Hay muchas definiciones de Historia. Actualmente se está más de acuerdo en que, como todas las disciplinas del conocimiento, no existe la objetividad ni la neutralidad en términos estrictos. La Historia tiene mucho de emocional y en cada periodo de la humanidad se reescribe, desde diferentes ángulos, el mismo hecho histórico. Porque la Historia es pasada, pero no puede sobrevivir sin su anclaje en el presente. Y ese anclaje se lo damos las personas concretas que la estudiamos, la re-visamos y re-escribimos, la encarnamos consciente o inconscientemente.
En tanto que la encarnamos seres concretos, esa Historia comienza a vivir, o continúa viviendo, en cada persona. Y, por la misma razón, también muere en cada ser humano. Yo, como persona soy fruto de un momento histórico determinado. Pertenezco a una cultura concreta, tengo una información genética que me hace ser físicamente como soy, he heredado costumbres, creencias, bienes materiales e inmateriales. Todas estas condiciones me hacen ser quien soy y como soy. Para la Historia represento un límite en el cual ella se objetiviza, se encarna. Sin el límite o el continente, el contenido se dispersa, se diluye. La Historia sólo puede “ser” si se materializa en las historias de las personas y los pueblos.
En este sentido, la Historia tiene mucho de mortal. Y si es mortal, también es viva. Todo el tiempo se va transformando, adaptándose cual ser vivo a las circunstancias que le permitan existir. Por eso la Historia, aunque lo parezca, nunca es definitiva ni ha quedado escrita de una vez y para siempre.
Máximo, después de vérselas de cerca con la muerte, hizo las paces con ella. Se sabe un ser mortal y ya no le angustia tener fin ni que sus seres queridos también lo tengan. ¿Cómo podemos trasladar este sentimiento de paz hacia la mortalidad de la Historia?
La clave es la aceptación y el gozo por el presente y por los y las presentes. De manera terapéutica hacemos el camino de hurgar en el pasado para entender el presente y aceptarlo. Con la Historia pasa algo similar: decimos que quien no conoce la Historia está condenado a repetirla. En realidad lo que repetimos no es la Historia, sino la manera de reaccionar inconsciente ante las circunstancias de la vida. Conocerla y saber que somos fruto de ella nos hace sensibles a comprender cómo hemos venido actuando como pueblo y como humanidad y que hay maneras de cambiar nuestra actitud ante los acontecimientos.

> _DATOS PROPORCIONADOS_

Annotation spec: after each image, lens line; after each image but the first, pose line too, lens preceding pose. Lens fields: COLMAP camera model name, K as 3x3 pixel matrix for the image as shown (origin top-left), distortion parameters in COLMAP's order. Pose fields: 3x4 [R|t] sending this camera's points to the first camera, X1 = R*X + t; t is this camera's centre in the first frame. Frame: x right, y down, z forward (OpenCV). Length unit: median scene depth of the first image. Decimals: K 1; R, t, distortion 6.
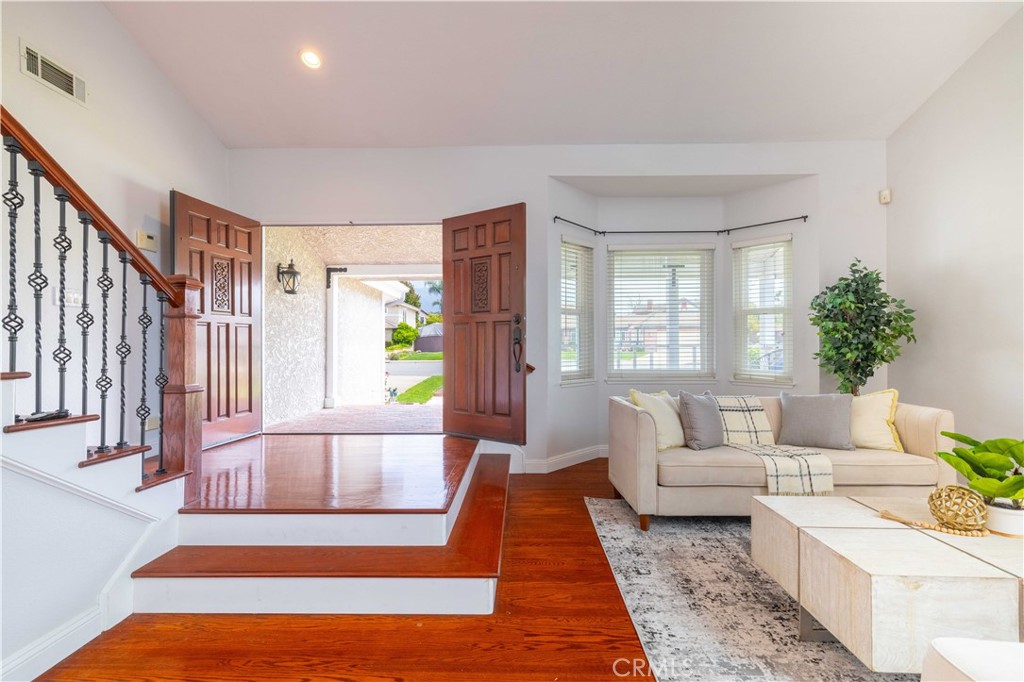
lens RADIAL K [[449.1, 0, 508.1], [0, 449.1, 343.5], [0, 0, 1]] dist [0.010736, 0.000496]
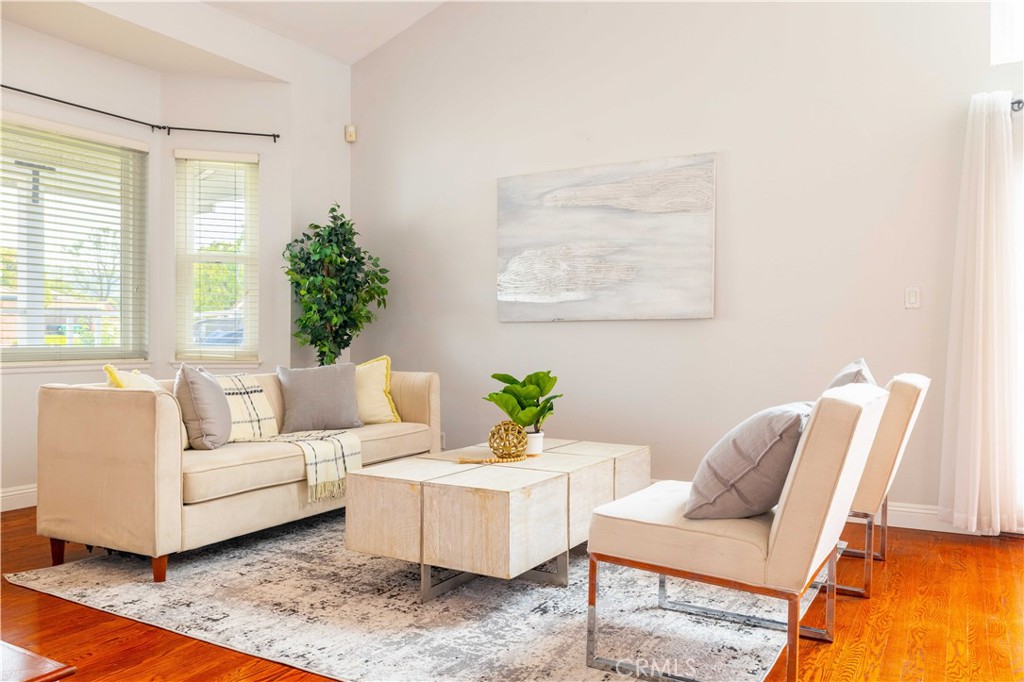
lens RADIAL K [[783.2, 0, 510.9], [0, 783.2, 337.3], [0, 0, 1]] dist [0.018245, -0.000806]
pose [[0.491313, 0.002599, 0.870979, -0.326816], [-0.010033, 0.999946, 0.002676, 0.051505], [-0.870925, -0.010053, 0.491312, 0.028425]]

> _PREGUNTAS DE ESTUDIO_
1. Responde con base en el texto sobre la Historia:
(a) ¿Qué se reescribe en cada periodo de la humanidad?
(b) ¿Con qué hizo las paces Máximo?
(c) ¿Cuál es la clave, según el texto?
2. Copia sin cambios el fragmento del texto sobre la Historia que va desde "Hay muchas definiciones" hasta "consciente o inconscientemente.".
Los datos no intervienen en nada de esto.

> _RESPUESTAS POR TAREA_
1.
(a) El mismo hecho histórico, desde diferentes ángulos.
(b) Con la muerte.
(c) La aceptación y el gozo por el presente y por los y las presentes.

2.
Hay muchas definiciones de Historia. Actualmente se está más de acuerdo en que, como todas las disciplinas del conocimiento, no existe la objetividad ni la neutralidad en términos estrictos. La Historia tiene mucho de emocional y en cada periodo de la humanidad se reescribe, desde diferentes ángulos, el mismo hecho histórico. Porque la Historia es pasada, pero no puede sobrevivir sin su anclaje en el presente. Y ese anclaje se lo damos las personas concretas que la estudiamos, la re-visamos y re-escribimos, la encarnamos consciente o inconscientemente.